Traditionally, this kind of opportunity has been largely reserved for consulting firms that target the Fortune 1000. However, as business application software becomes easier to deploy in the small- and midsize-business (SMB) space, the opportunity to generate additional business consulting revenue in that area is steadily expanding.

The market runs the gamut from large application software providers such as SAP to smaller vendors such as Interneer, a provider of business process management (BPM) software that’s delivered as a software as a service (SaaS) application.

“One of the things about SAP applications is that they create a lot of drag factor for long-term engagements,” said Kevin Gilroy, SAP senior vice president of global indirect channels. “The economics of SAP applications create a lot of wealth for solution providers.”

SAP is looking to drive those opportunities more aggressively and has identified about $22 billion in revenue opportunities for solution providers, Gilroy said, adding that the company expects to drive about 40 percent of its sales through the channel by 2015—up from 33 percent in 2012.

SAP obviously isn’t the only company pursuing that opportunity. As SMB organizations become more sophisticated about the potential business impact of an IT investment, they are looking for application software that allows them to operate more nimbly than larger rivals, according to Interneer CEO Romeo Elias.

Interneer recently released the Interneer Intellect 7 Platform, an upgrade to its BPM application that adds support for a wide range of browsers and additional file formats. It’s designed to provide an application environment that allows organizations to manipulate and adjust workflow processes without having to hire an application developer to do that customization.

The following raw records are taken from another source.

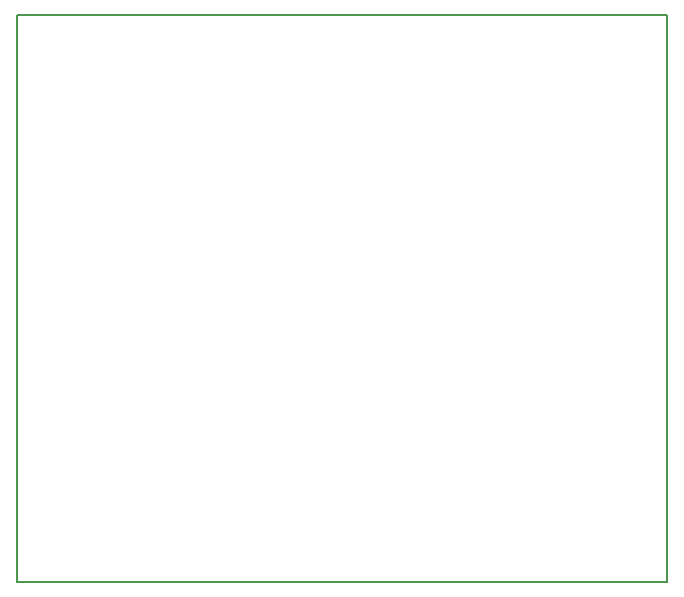
<source format=gm1>
G04 #@! TF.GenerationSoftware,KiCad,Pcbnew,8.0.6*
G04 #@! TF.CreationDate,2024-12-29T11:18:31-05:00*
G04 #@! TF.ProjectId,Beagley-ai-1CAN,42656167-6c65-4792-9d61-692d3143414e,rev?*
G04 #@! TF.SameCoordinates,Original*
G04 #@! TF.FileFunction,Profile,NP*
%FSLAX46Y46*%
G04 Gerber Fmt 4.6, Leading zero omitted, Abs format (unit mm)*
G04 Created by KiCad (PCBNEW 8.0.6) date 2024-12-29 11:18:31*
%MOMM*%
%LPD*%
G01*
G04 APERTURE LIST*
G04 #@! TA.AperFunction,Profile*
%ADD10C,0.150000*%
G04 #@! TD*
G04 APERTURE END LIST*
D10*
X79450000Y-83800000D02*
X79450000Y-35800000D01*
X134450000Y-83800000D02*
X79450000Y-83800000D01*
X134450000Y-35800000D02*
X79450000Y-35800000D01*
X134450000Y-35800000D02*
X134450000Y-83800000D01*
M02*

</source>
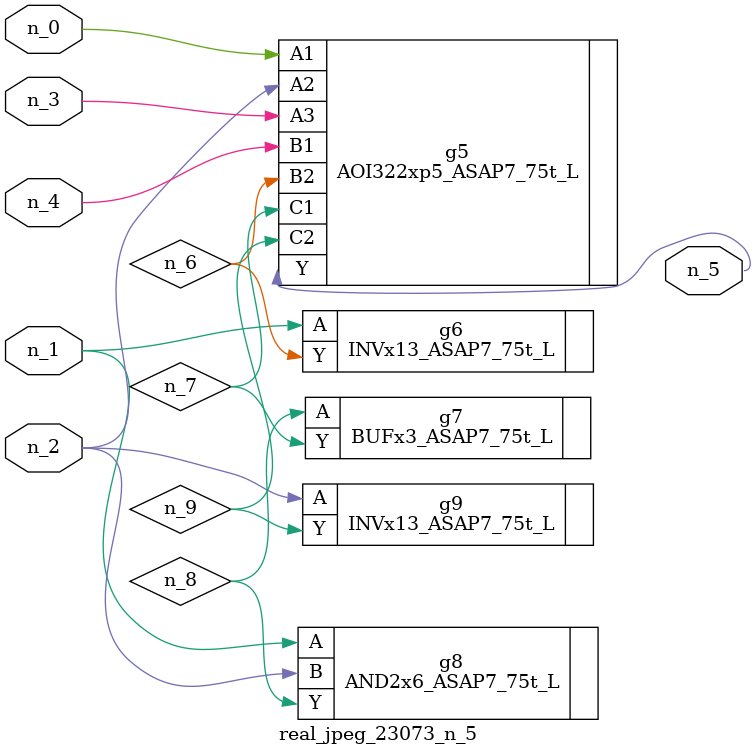
<source format=v>
module real_jpeg_23073_n_5 (n_4, n_0, n_1, n_2, n_3, n_5);

input n_4;
input n_0;
input n_1;
input n_2;
input n_3;

output n_5;

wire n_8;
wire n_6;
wire n_7;
wire n_9;

AOI322xp5_ASAP7_75t_L g5 ( 
.A1(n_0),
.A2(n_2),
.A3(n_3),
.B1(n_4),
.B2(n_6),
.C1(n_7),
.C2(n_9),
.Y(n_5)
);

INVx13_ASAP7_75t_L g6 ( 
.A(n_1),
.Y(n_6)
);

AND2x6_ASAP7_75t_L g8 ( 
.A(n_1),
.B(n_2),
.Y(n_8)
);

INVx13_ASAP7_75t_L g9 ( 
.A(n_2),
.Y(n_9)
);

BUFx3_ASAP7_75t_L g7 ( 
.A(n_8),
.Y(n_7)
);


endmodule
</source>
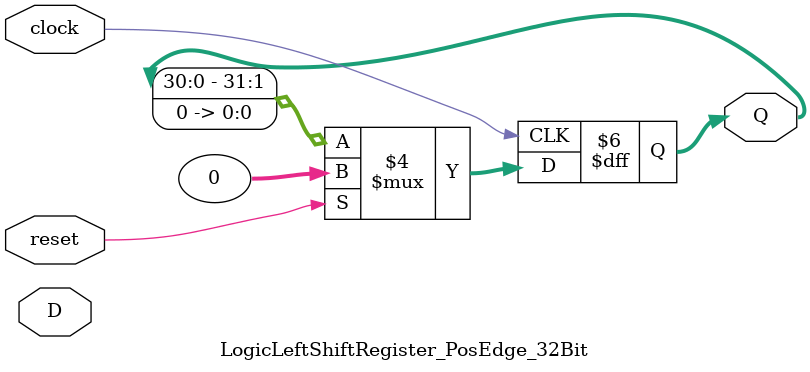
<source format=v>
module LogicLeftShiftRegister_PosEdge_32Bit (clock, reset, D, Q);
    input clock;
    input reset;
    input [31:0] D;
    output reg [31:0] Q;

    always @(posedge clock)
    begin
        if (reset)
            Q = 32'b00000000000000000000000000000000;
        else
            Q = Q << 1 ;        
    end
endmodule

</source>
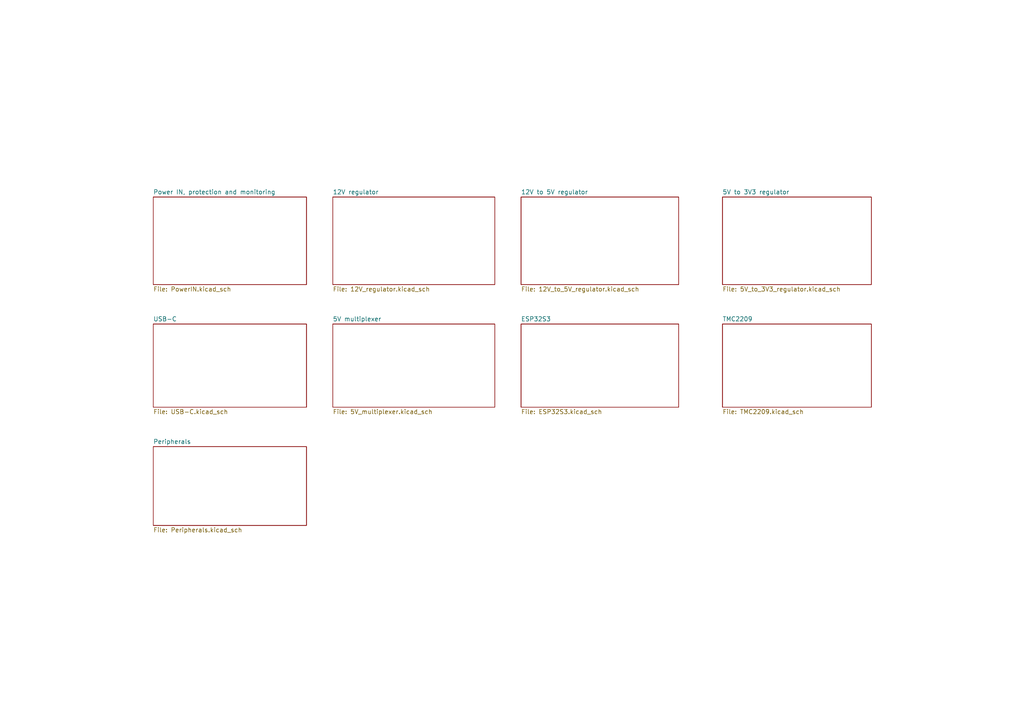
<source format=kicad_sch>
(kicad_sch
	(version 20250114)
	(generator "eeschema")
	(generator_version "9.0")
	(uuid "c978ef74-ad4b-4bd0-81cb-39647b7420fd")
	(paper "A4")
	(lib_symbols)
	(sheet
		(at 96.52 57.15)
		(size 46.99 25.4)
		(exclude_from_sim no)
		(in_bom yes)
		(on_board yes)
		(dnp no)
		(fields_autoplaced yes)
		(stroke
			(width 0.1524)
			(type solid)
		)
		(fill
			(color 0 0 0 0.0000)
		)
		(uuid "05f3eb96-1157-4f41-acfa-db6ac150fc34")
		(property "Sheetname" "12V regulator"
			(at 96.52 56.4384 0)
			(effects
				(font
					(size 1.27 1.27)
				)
				(justify left bottom)
			)
		)
		(property "Sheetfile" "12V_regulator.kicad_sch"
			(at 96.52 83.1346 0)
			(effects
				(font
					(size 1.27 1.27)
				)
				(justify left top)
			)
		)
		(instances
			(project "Navigator S1"
				(path "/c978ef74-ad4b-4bd0-81cb-39647b7420fd"
					(page "3")
				)
			)
		)
	)
	(sheet
		(at 44.45 129.54)
		(size 44.45 22.86)
		(exclude_from_sim no)
		(in_bom yes)
		(on_board yes)
		(dnp no)
		(fields_autoplaced yes)
		(stroke
			(width 0.1524)
			(type solid)
		)
		(fill
			(color 0 0 0 0.0000)
		)
		(uuid "51f7b928-65fd-4887-9458-c3e4fa92fe2d")
		(property "Sheetname" "Peripherals"
			(at 44.45 128.8284 0)
			(effects
				(font
					(size 1.27 1.27)
				)
				(justify left bottom)
			)
		)
		(property "Sheetfile" "Peripherals.kicad_sch"
			(at 44.45 152.9846 0)
			(effects
				(font
					(size 1.27 1.27)
				)
				(justify left top)
			)
		)
		(instances
			(project "Navigator S1"
				(path "/c978ef74-ad4b-4bd0-81cb-39647b7420fd"
					(page "10")
				)
			)
		)
	)
	(sheet
		(at 44.45 93.98)
		(size 44.45 24.13)
		(exclude_from_sim no)
		(in_bom yes)
		(on_board yes)
		(dnp no)
		(fields_autoplaced yes)
		(stroke
			(width 0.1524)
			(type solid)
		)
		(fill
			(color 0 0 0 0.0000)
		)
		(uuid "55ce5235-4dce-41e9-ac83-d3eb35132350")
		(property "Sheetname" "USB-C"
			(at 44.45 93.2684 0)
			(effects
				(font
					(size 1.27 1.27)
				)
				(justify left bottom)
			)
		)
		(property "Sheetfile" "USB-C.kicad_sch"
			(at 44.45 118.6946 0)
			(effects
				(font
					(size 1.27 1.27)
				)
				(justify left top)
			)
		)
		(instances
			(project "Navigator S1"
				(path "/c978ef74-ad4b-4bd0-81cb-39647b7420fd"
					(page "6")
				)
			)
		)
	)
	(sheet
		(at 209.55 93.98)
		(size 43.18 24.13)
		(exclude_from_sim no)
		(in_bom yes)
		(on_board yes)
		(dnp no)
		(fields_autoplaced yes)
		(stroke
			(width 0.1524)
			(type solid)
		)
		(fill
			(color 0 0 0 0.0000)
		)
		(uuid "597e355c-94e8-4d33-823e-4b2bcbc66d21")
		(property "Sheetname" "TMC2209"
			(at 209.55 93.2684 0)
			(effects
				(font
					(size 1.27 1.27)
				)
				(justify left bottom)
			)
		)
		(property "Sheetfile" "TMC2209.kicad_sch"
			(at 209.55 118.6946 0)
			(effects
				(font
					(size 1.27 1.27)
				)
				(justify left top)
			)
		)
		(instances
			(project "Navigator S1"
				(path "/c978ef74-ad4b-4bd0-81cb-39647b7420fd"
					(page "9")
				)
			)
		)
	)
	(sheet
		(at 209.55 57.15)
		(size 43.18 25.4)
		(exclude_from_sim no)
		(in_bom yes)
		(on_board yes)
		(dnp no)
		(fields_autoplaced yes)
		(stroke
			(width 0.1524)
			(type solid)
		)
		(fill
			(color 0 0 0 0.0000)
		)
		(uuid "59d14d1d-609b-46a8-b3f7-fcee6ec594dd")
		(property "Sheetname" "5V to 3V3 regulator"
			(at 209.55 56.4384 0)
			(effects
				(font
					(size 1.27 1.27)
				)
				(justify left bottom)
			)
		)
		(property "Sheetfile" "5V_to_3V3_regulator.kicad_sch"
			(at 209.55 83.1346 0)
			(effects
				(font
					(size 1.27 1.27)
				)
				(justify left top)
			)
		)
		(instances
			(project "Navigator S1"
				(path "/c978ef74-ad4b-4bd0-81cb-39647b7420fd"
					(page "5")
				)
			)
		)
	)
	(sheet
		(at 96.52 93.98)
		(size 46.99 24.13)
		(exclude_from_sim no)
		(in_bom yes)
		(on_board yes)
		(dnp no)
		(fields_autoplaced yes)
		(stroke
			(width 0.1524)
			(type solid)
		)
		(fill
			(color 0 0 0 0.0000)
		)
		(uuid "a1a27e45-374d-4f86-8ed9-0e480de85c95")
		(property "Sheetname" "5V multiplexer"
			(at 96.52 93.2684 0)
			(effects
				(font
					(size 1.27 1.27)
				)
				(justify left bottom)
			)
		)
		(property "Sheetfile" "5V_multiplexer.kicad_sch"
			(at 96.52 118.6946 0)
			(effects
				(font
					(size 1.27 1.27)
				)
				(justify left top)
			)
		)
		(instances
			(project "Navigator S1"
				(path "/c978ef74-ad4b-4bd0-81cb-39647b7420fd"
					(page "7")
				)
			)
		)
	)
	(sheet
		(at 44.45 57.15)
		(size 44.45 25.4)
		(exclude_from_sim no)
		(in_bom yes)
		(on_board yes)
		(dnp no)
		(fields_autoplaced yes)
		(stroke
			(width 0.1524)
			(type solid)
		)
		(fill
			(color 0 0 0 0.0000)
		)
		(uuid "c16e2143-82a2-46cd-8ab3-14f654996ee5")
		(property "Sheetname" "Power IN, protection and monitoring"
			(at 44.45 56.4384 0)
			(effects
				(font
					(size 1.27 1.27)
				)
				(justify left bottom)
			)
		)
		(property "Sheetfile" "PowerIN.kicad_sch"
			(at 44.45 83.1346 0)
			(effects
				(font
					(size 1.27 1.27)
				)
				(justify left top)
			)
		)
		(instances
			(project "Navigator S1"
				(path "/c978ef74-ad4b-4bd0-81cb-39647b7420fd"
					(page "2")
				)
			)
		)
	)
	(sheet
		(at 151.13 57.15)
		(size 45.72 25.4)
		(exclude_from_sim no)
		(in_bom yes)
		(on_board yes)
		(dnp no)
		(fields_autoplaced yes)
		(stroke
			(width 0.1524)
			(type solid)
		)
		(fill
			(color 0 0 0 0.0000)
		)
		(uuid "d13705c9-d58a-42ee-969f-63a5d36ccc32")
		(property "Sheetname" "12V to 5V regulator"
			(at 151.13 56.4384 0)
			(effects
				(font
					(size 1.27 1.27)
				)
				(justify left bottom)
			)
		)
		(property "Sheetfile" "12V_to_5V_regulator.kicad_sch"
			(at 151.13 83.1346 0)
			(effects
				(font
					(size 1.27 1.27)
				)
				(justify left top)
			)
		)
		(instances
			(project "Navigator S1"
				(path "/c978ef74-ad4b-4bd0-81cb-39647b7420fd"
					(page "4")
				)
			)
		)
	)
	(sheet
		(at 151.13 93.98)
		(size 45.72 24.13)
		(exclude_from_sim no)
		(in_bom yes)
		(on_board yes)
		(dnp no)
		(fields_autoplaced yes)
		(stroke
			(width 0.1524)
			(type solid)
		)
		(fill
			(color 0 0 0 0.0000)
		)
		(uuid "d4a927e7-c2b4-46f6-be77-95cc1b58fb3a")
		(property "Sheetname" "ESP32S3"
			(at 151.13 93.2684 0)
			(effects
				(font
					(size 1.27 1.27)
				)
				(justify left bottom)
			)
		)
		(property "Sheetfile" "ESP32S3.kicad_sch"
			(at 151.13 118.6946 0)
			(effects
				(font
					(size 1.27 1.27)
				)
				(justify left top)
			)
		)
		(instances
			(project "Navigator S1"
				(path "/c978ef74-ad4b-4bd0-81cb-39647b7420fd"
					(page "8")
				)
			)
		)
	)
	(sheet_instances
		(path "/"
			(page "1")
		)
	)
	(embedded_fonts no)
)

</source>
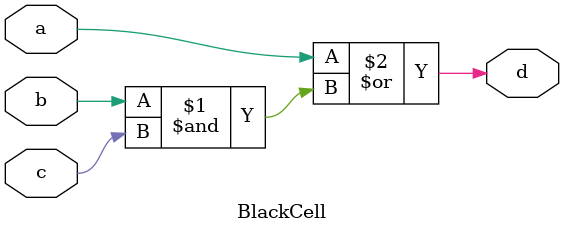
<source format=v>
module BlackCell(a,b,c,d);
input a,b,c;
output d;

assign d = a | (b & c);

endmodule 
</source>
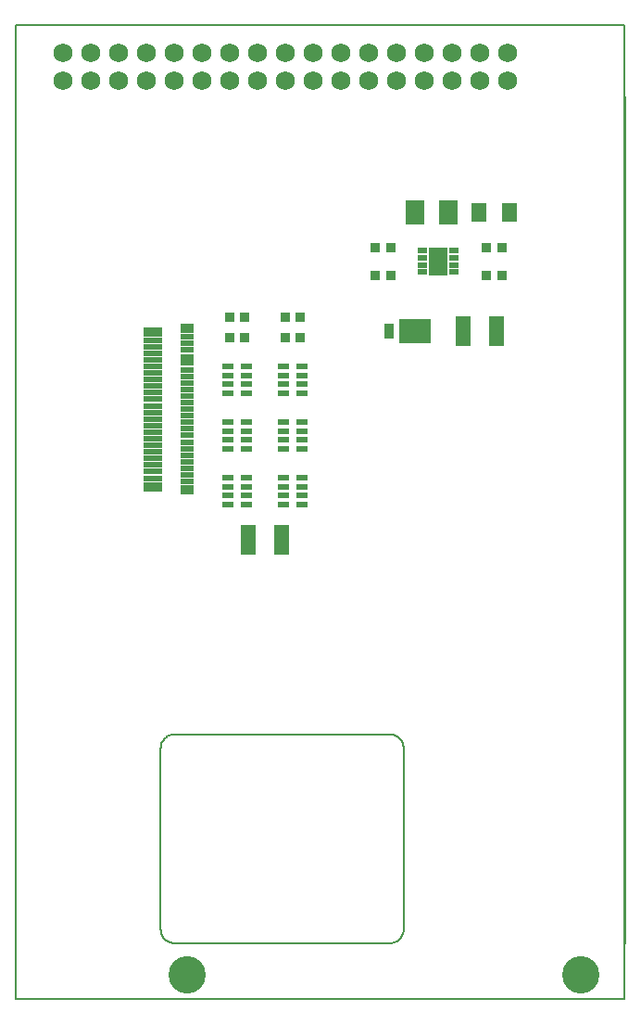
<source format=gbr>
%FSTAX23Y23*%
%MOIN*%
%SFA1B1*%

%IPPOS*%
%ADD11C,0.005000*%
%ADD37C,0.134000*%
%ADD38C,0.068000*%
%ADD39R,0.038000X0.038000*%
%ADD40R,0.043000X0.024000*%
%ADD41R,0.051000X0.034000*%
%ADD42R,0.069000X0.034000*%
%ADD43R,0.051000X0.020000*%
%ADD44R,0.069000X0.020000*%
%ADD45R,0.113000X0.087000*%
%ADD46R,0.038000X0.058000*%
%ADD47R,0.067000X0.087000*%
%ADD48R,0.067000X0.087000*%
%ADD49R,0.058000X0.108000*%
%ADD50R,0.036000X0.020000*%
%ADD51R,0.067000X0.099000*%
%ADD52R,0.058000X0.068000*%
%LNmb785a-1*%
%LPD*%
G54D11*
X-03851Y-00852D02*
D01*
X-03851Y-00848*
X-03851Y-00845*
X-03852Y-00841*
X-03852Y-00838*
X-03854Y-00834*
X-03855Y-00831*
X-03856Y-00828*
X-03858Y-00825*
X-0386Y-00822*
X-03862Y-00819*
X-03865Y-00817*
X-03867Y-00814*
X-0387Y-00812*
X-03873Y-0081*
X-03876Y-00808*
X-03879Y-00807*
X-03882Y-00805*
X-03885Y-00804*
X-03888Y-00803*
X-03892Y-00802*
X-03895Y-00802*
X-03899Y-00802*
X-03901Y-00802*
Y-01552D02*
D01*
X-03897Y-01551*
X-03894Y-01551*
X-0389Y-0155*
X-03887Y-0155*
X-03883Y-01548*
X-0388Y-01547*
X-03877Y-01546*
X-03874Y-01544*
X-03871Y-01542*
X-03868Y-0154*
X-03866Y-01537*
X-03863Y-01535*
X-03861Y-01532*
X-03859Y-01529*
X-03857Y-01527*
X-03856Y-01523*
X-03854Y-0152*
X-03853Y-01517*
X-03852Y-01514*
X-03851Y-0151*
X-03851Y-01507*
X-03851Y-01503*
X-03851Y-01502*
X-04676Y-00802D02*
D01*
X-04679Y-00802*
X-04682Y-00802*
X-04686Y-00803*
X-04689Y-00803*
X-04693Y-00805*
X-04696Y-00806*
X-04699Y-00807*
X-04702Y-00809*
X-04705Y-00811*
X-04708Y-00813*
X-0471Y-00816*
X-04713Y-00818*
X-04715Y-00821*
X-04717Y-00824*
X-04719Y-00827*
X-0472Y-0083*
X-04722Y-00833*
X-04723Y-00836*
X-04724Y-00839*
X-04725Y-00843*
X-04725Y-00846*
X-04725Y-0085*
X-04726Y-00852*
Y-01502D02*
D01*
X-04725Y-01505*
X-04725Y-01508*
X-04724Y-01512*
X-04724Y-01515*
X-04722Y-01519*
X-04721Y-01522*
X-0472Y-01525*
X-04718Y-01528*
X-04716Y-01531*
X-04714Y-01534*
X-04711Y-01536*
X-04709Y-01539*
X-04706Y-01541*
X-04703Y-01543*
X-04701Y-01545*
X-04697Y-01546*
X-04694Y-01548*
X-04691Y-01549*
X-04688Y-0155*
X-04684Y-01551*
X-04681Y-01551*
X-04677Y-01551*
X-04676Y-01552*
X-03056Y-01752D02*
Y01748D01*
X-05246D02*
X-03056D01*
X-03055Y-01552D02*
Y01492D01*
X-03056Y-01752D02*
Y01748D01*
X-05246D02*
X-03056D01*
X-05246Y-01752D02*
X-03056D01*
X-04786D02*
X-03056D01*
Y01553D01*
X-05246Y-01752D02*
Y01748D01*
X-04676Y-01552D02*
X-03901D01*
X-04676Y-00802D02*
X-03901D01*
X-03851Y-01502D02*
Y-00852D01*
X-04726Y-01502D02*
Y-00852D01*
G54D37*
X-0463Y-01664D03*
X-03212D03*
G54D38*
X-05076Y01548D03*
X-03476Y01648D03*
Y01548D03*
X-03576Y01648D03*
Y01548D03*
X-03676Y01648D03*
Y01548D03*
X-03776Y01648D03*
Y01548D03*
X-03876Y01648D03*
Y01548D03*
X-03976Y01648D03*
Y01548D03*
X-04076Y01648D03*
Y01548D03*
X-04176Y01648D03*
Y01548D03*
X-04276Y01648D03*
Y01548D03*
X-04376Y01648D03*
Y01548D03*
X-04476Y01648D03*
Y01548D03*
X-04576Y01648D03*
Y01548D03*
X-04676Y01648D03*
Y01548D03*
X-04776Y01648D03*
Y01548D03*
X-04876Y01648D03*
Y01548D03*
X-04976Y01648D03*
Y01548D03*
X-05076Y01648D03*
G54D39*
X-03953Y00848D03*
X-03898D03*
X-04423Y00623D03*
X-04478D03*
X-04278Y00698D03*
X-04223D03*
X-03898Y00948D03*
X-03953D03*
X-03498Y00848D03*
X-03553D03*
Y00948D03*
X-03498D03*
X-04478Y00698D03*
X-04423D03*
X-04223Y00623D03*
X-04278D03*
G54D40*
X-04217Y0012D03*
Y00026D03*
Y00089D03*
X-04284Y0012D03*
Y00026D03*
Y00089D03*
Y00057D03*
X-04217D03*
X-04284Y0032D03*
Y00226D03*
Y00289D03*
X-04217Y0032D03*
Y00226D03*
Y00289D03*
Y00257D03*
X-04284D03*
X-04417Y00457D03*
X-04484D03*
Y00489D03*
Y00426D03*
Y0052D03*
X-04417Y00489D03*
Y00426D03*
Y0052D03*
Y00089D03*
X-04484D03*
Y00057D03*
Y0012D03*
Y00026D03*
X-04417Y00057D03*
Y0012D03*
Y00026D03*
Y00289D03*
X-04484D03*
Y00257D03*
Y0032D03*
Y00226D03*
X-04417Y00257D03*
Y0032D03*
Y00226D03*
X-04284Y00457D03*
X-04217D03*
Y00489D03*
Y00426D03*
Y0052D03*
X-04284Y00489D03*
Y00426D03*
Y0052D03*
G54D41*
X-0463Y00077D03*
Y00658D03*
G54D42*
X-04755Y00089D03*
Y00646D03*
G54D43*
X-0463Y00108D03*
Y00131D03*
Y00155D03*
Y00179D03*
Y00202D03*
Y00226D03*
Y00249D03*
Y00273D03*
Y00297D03*
Y0032D03*
Y00344D03*
Y00368D03*
Y00391D03*
Y00415D03*
Y00438D03*
Y00462D03*
Y00486D03*
Y00509D03*
Y00533D03*
Y00556D03*
Y0058D03*
Y00604D03*
Y00627D03*
G54D44*
X-04755Y00119D03*
Y00143D03*
Y00167D03*
Y0019D03*
Y00214D03*
Y00238D03*
Y00261D03*
Y00285D03*
Y00308D03*
Y00332D03*
Y00356D03*
Y00379D03*
Y00403D03*
Y00427D03*
Y0045D03*
Y00474D03*
Y00497D03*
Y00521D03*
Y00545D03*
Y00568D03*
Y00592D03*
Y00616D03*
G54D45*
X-03811Y00648D03*
G54D46*
X-03903Y00648D03*
G54D47*
X-03811Y01073D03*
G54D48*
X-03691Y01073D03*
G54D49*
X-03516Y00648D03*
X-03636D03*
X-04411Y-00102D03*
X-04291D03*
G54D50*
X-03783Y00937D03*
Y00911D03*
Y00885D03*
Y0086D03*
X-03669Y00937D03*
Y00911D03*
Y00885D03*
Y0086D03*
G54D51*
X-03726Y00898D03*
G54D52*
X-03471Y01073D03*
X-03581D03*
M02*
</source>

That creates a unique business consulting opportunity for channel partners because it allows them to rapidly prototype changes to workflow in collaboration with customers, which, in turn, generates business consulting opportunities, Elias said. Customers tend to feel better about those kinds of investments, he said, because they add value to the business, versus paying fees to have a vendor configure and install on-premise software that, once deployed, often can’t be customized without the aid of an application developer.

“When it comes to BPM in the SMB space, it has less to do with the size of the organization than it does with maturity,” said Elias.

Currently, there is significant upsurge in BPM activity because with the introduction of mobile computing devices, organizations of all sizes are looking to re-engineer processes in ways that make it easier for them to manage both inside and out of the office.

That kind of macro-level change to computing environments requires BPM software that is specifically designed to allow organizations to easily experiment with changes to processes, Elias said. These processes can either be rolled back or enhanced as the organization becomes more adept at working with mobile computing devices.

For most customers, IT is a means to a business end, but too many solution providers in the channel have focused on the technology as an end in itself, rather than as a way to help customers achieve a business goal. The good news is that as application software continues to evolve in the age of mobile and cloud computing, demand for business consulting expertise in the SMB space has never been greater.